The first line of the data below and every line after it, through the one with "magnification brightfield microscopy", must be transcribed without change.
━━━━━ LISTED RECORDS ━━━━━
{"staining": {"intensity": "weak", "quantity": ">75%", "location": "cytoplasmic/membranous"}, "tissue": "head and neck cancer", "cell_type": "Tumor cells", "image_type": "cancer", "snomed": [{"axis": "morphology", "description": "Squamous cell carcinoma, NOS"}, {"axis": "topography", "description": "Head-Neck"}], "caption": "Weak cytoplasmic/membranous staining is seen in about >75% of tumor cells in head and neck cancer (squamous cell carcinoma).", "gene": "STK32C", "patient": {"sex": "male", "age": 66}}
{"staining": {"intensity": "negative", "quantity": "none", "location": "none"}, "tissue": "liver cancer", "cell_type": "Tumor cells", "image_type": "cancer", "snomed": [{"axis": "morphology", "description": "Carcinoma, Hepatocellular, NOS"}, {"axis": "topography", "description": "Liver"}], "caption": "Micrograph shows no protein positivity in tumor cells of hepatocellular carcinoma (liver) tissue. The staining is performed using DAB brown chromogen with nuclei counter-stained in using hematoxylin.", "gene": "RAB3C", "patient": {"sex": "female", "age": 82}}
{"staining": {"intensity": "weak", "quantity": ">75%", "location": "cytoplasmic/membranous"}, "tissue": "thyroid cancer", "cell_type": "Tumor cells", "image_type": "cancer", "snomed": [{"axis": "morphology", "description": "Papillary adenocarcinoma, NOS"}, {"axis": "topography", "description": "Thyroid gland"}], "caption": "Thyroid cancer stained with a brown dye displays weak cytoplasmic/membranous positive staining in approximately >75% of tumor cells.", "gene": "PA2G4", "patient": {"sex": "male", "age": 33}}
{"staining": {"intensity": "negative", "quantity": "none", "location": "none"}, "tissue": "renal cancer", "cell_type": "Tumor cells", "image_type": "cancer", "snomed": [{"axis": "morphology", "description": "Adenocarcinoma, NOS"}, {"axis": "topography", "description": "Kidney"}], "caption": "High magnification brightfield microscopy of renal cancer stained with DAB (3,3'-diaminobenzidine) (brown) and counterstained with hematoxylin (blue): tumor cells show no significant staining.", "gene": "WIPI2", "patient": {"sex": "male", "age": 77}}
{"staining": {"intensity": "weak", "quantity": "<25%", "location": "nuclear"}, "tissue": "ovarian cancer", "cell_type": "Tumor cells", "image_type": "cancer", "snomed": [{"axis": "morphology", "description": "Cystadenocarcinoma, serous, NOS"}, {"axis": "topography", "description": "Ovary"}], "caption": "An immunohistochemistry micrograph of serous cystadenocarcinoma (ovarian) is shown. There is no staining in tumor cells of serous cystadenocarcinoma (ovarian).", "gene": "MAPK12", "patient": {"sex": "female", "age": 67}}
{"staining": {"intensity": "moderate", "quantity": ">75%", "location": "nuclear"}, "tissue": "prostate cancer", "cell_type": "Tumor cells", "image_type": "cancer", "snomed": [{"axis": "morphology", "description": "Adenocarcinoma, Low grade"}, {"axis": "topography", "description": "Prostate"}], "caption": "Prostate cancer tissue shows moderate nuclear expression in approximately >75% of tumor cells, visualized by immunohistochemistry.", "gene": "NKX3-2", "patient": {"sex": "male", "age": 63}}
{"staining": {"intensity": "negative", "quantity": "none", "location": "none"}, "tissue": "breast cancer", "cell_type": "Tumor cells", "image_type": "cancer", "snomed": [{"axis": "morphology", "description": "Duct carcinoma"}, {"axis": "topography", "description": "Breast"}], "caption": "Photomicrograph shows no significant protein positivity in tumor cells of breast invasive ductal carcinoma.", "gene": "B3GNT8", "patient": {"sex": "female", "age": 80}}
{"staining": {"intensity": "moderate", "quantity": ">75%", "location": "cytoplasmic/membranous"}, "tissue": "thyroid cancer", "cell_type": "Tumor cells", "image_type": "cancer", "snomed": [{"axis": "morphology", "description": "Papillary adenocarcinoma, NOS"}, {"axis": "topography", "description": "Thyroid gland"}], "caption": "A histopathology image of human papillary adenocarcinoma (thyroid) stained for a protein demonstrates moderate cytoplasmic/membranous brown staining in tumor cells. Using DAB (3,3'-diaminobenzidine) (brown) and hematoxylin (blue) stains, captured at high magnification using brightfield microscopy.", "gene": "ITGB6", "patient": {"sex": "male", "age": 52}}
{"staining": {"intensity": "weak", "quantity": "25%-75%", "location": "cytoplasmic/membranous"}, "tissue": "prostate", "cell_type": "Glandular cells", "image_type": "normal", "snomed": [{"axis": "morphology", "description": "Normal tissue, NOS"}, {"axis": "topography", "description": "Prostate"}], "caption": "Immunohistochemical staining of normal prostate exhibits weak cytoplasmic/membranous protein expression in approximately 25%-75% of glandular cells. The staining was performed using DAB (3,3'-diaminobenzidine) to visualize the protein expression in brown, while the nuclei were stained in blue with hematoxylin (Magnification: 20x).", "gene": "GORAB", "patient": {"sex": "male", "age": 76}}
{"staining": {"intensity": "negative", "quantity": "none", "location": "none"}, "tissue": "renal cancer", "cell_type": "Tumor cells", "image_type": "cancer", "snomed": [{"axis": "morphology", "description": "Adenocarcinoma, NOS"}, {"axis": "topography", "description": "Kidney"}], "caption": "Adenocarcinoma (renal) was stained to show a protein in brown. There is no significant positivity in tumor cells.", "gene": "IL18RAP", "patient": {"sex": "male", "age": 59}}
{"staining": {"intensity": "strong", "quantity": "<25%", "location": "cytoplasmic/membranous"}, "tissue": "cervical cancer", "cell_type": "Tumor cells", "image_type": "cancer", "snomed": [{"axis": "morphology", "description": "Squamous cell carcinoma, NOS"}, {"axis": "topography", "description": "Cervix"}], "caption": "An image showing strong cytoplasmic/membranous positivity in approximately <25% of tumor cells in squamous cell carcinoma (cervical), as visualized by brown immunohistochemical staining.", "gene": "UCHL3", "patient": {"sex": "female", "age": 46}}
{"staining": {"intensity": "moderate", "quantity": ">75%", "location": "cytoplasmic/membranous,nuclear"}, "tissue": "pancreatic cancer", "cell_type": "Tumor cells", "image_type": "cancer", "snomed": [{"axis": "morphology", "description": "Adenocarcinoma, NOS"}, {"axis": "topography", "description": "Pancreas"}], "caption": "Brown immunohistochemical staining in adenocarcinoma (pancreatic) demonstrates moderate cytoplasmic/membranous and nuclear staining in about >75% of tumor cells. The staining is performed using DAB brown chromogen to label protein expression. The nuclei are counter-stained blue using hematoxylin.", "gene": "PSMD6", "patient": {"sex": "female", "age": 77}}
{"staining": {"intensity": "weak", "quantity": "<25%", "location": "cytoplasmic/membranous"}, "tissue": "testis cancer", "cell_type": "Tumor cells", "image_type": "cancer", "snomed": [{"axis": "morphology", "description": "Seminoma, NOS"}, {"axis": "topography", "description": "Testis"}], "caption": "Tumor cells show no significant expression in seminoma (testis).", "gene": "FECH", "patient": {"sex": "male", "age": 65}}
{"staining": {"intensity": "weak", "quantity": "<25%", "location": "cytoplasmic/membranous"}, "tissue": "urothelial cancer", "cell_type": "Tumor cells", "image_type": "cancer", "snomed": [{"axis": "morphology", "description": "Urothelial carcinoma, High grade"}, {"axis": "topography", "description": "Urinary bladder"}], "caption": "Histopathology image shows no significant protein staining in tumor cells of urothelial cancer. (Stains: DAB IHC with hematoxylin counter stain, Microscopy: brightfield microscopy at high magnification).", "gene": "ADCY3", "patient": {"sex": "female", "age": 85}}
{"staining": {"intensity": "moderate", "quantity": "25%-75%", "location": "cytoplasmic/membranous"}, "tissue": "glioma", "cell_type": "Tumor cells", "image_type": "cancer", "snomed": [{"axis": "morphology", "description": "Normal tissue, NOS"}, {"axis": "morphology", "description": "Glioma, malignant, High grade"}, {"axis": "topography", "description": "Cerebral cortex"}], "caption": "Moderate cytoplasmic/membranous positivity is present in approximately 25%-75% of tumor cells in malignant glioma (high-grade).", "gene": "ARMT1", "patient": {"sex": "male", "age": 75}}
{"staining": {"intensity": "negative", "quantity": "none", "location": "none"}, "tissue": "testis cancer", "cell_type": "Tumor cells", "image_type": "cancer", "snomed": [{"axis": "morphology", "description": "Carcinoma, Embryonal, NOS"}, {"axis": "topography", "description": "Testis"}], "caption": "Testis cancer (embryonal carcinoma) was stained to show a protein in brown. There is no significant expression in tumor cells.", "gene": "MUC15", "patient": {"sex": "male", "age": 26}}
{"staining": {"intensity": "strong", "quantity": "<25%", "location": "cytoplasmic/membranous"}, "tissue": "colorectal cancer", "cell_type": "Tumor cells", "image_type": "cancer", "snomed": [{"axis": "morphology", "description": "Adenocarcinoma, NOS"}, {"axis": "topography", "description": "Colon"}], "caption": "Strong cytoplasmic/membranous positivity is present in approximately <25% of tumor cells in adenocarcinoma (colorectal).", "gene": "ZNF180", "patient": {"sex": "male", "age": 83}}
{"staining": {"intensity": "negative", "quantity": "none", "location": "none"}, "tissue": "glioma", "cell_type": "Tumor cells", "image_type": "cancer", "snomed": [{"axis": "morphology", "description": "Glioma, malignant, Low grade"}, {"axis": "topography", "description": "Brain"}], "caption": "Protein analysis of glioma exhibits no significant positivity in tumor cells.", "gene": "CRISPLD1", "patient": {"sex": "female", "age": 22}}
━━━━━
ANSWER SPACE —
{"staining": {"intensity": "weak", "quantity": ">75%", "location": "cytoplasmic/membranous"}, "tissue": "head and neck cancer", "cell_type": "Tumor cells", "image_type": "cancer", "snomed": [{"axis": "morphology", "description": "Squamous cell carcinoma, NOS"}, {"axis": "topography", "description": "Head-Neck"}], "caption": "Weak cytoplasmic/membranous staining is seen in about >75% of tumor cells in head and neck cancer (squamous cell carcinoma).", "gene": "STK32C", "patient": {"sex": "male", "age": 66}}
{"staining": {"intensity": "negative", "quantity": "none", "location": "none"}, "tissue": "liver cancer", "cell_type": "Tumor cells", "image_type": "cancer", "snomed": [{"axis": "morphology", "description": "Carcinoma, Hepatocellular, NOS"}, {"axis": "topography", "description": "Liver"}], "caption": "Micrograph shows no protein positivity in tumor cells of hepatocellular carcinoma (liver) tissue. The staining is performed using DAB brown chromogen with nuclei counter-stained in using hematoxylin.", "gene": "RAB3C", "patient": {"sex": "female", "age": 82}}
{"staining": {"intensity": "weak", "quantity": ">75%", "location": "cytoplasmic/membranous"}, "tissue": "thyroid cancer", "cell_type": "Tumor cells", "image_type": "cancer", "snomed": [{"axis": "morphology", "description": "Papillary adenocarcinoma, NOS"}, {"axis": "topography", "description": "Thyroid gland"}], "caption": "Thyroid cancer stained with a brown dye displays weak cytoplasmic/membranous positive staining in approximately >75% of tumor cells.", "gene": "PA2G4", "patient": {"sex": "male", "age": 33}}
{"staining": {"intensity": "negative", "quantity": "none", "location": "none"}, "tissue": "renal cancer", "cell_type": "Tumor cells", "image_type": "cancer", "snomed": [{"axis": "morphology", "description": "Adenocarcinoma, NOS"}, {"axis": "topography", "description": "Kidney"}], "caption": "High magnification brightfield microscopy of renal cancer stained with DAB (3,3'-diaminobenzidine) (brown) and counterstained with hematoxylin (blue): tumor cells show no significant staining.", "gene": "WIPI2", "patient": {"sex": "male", "age": 77}}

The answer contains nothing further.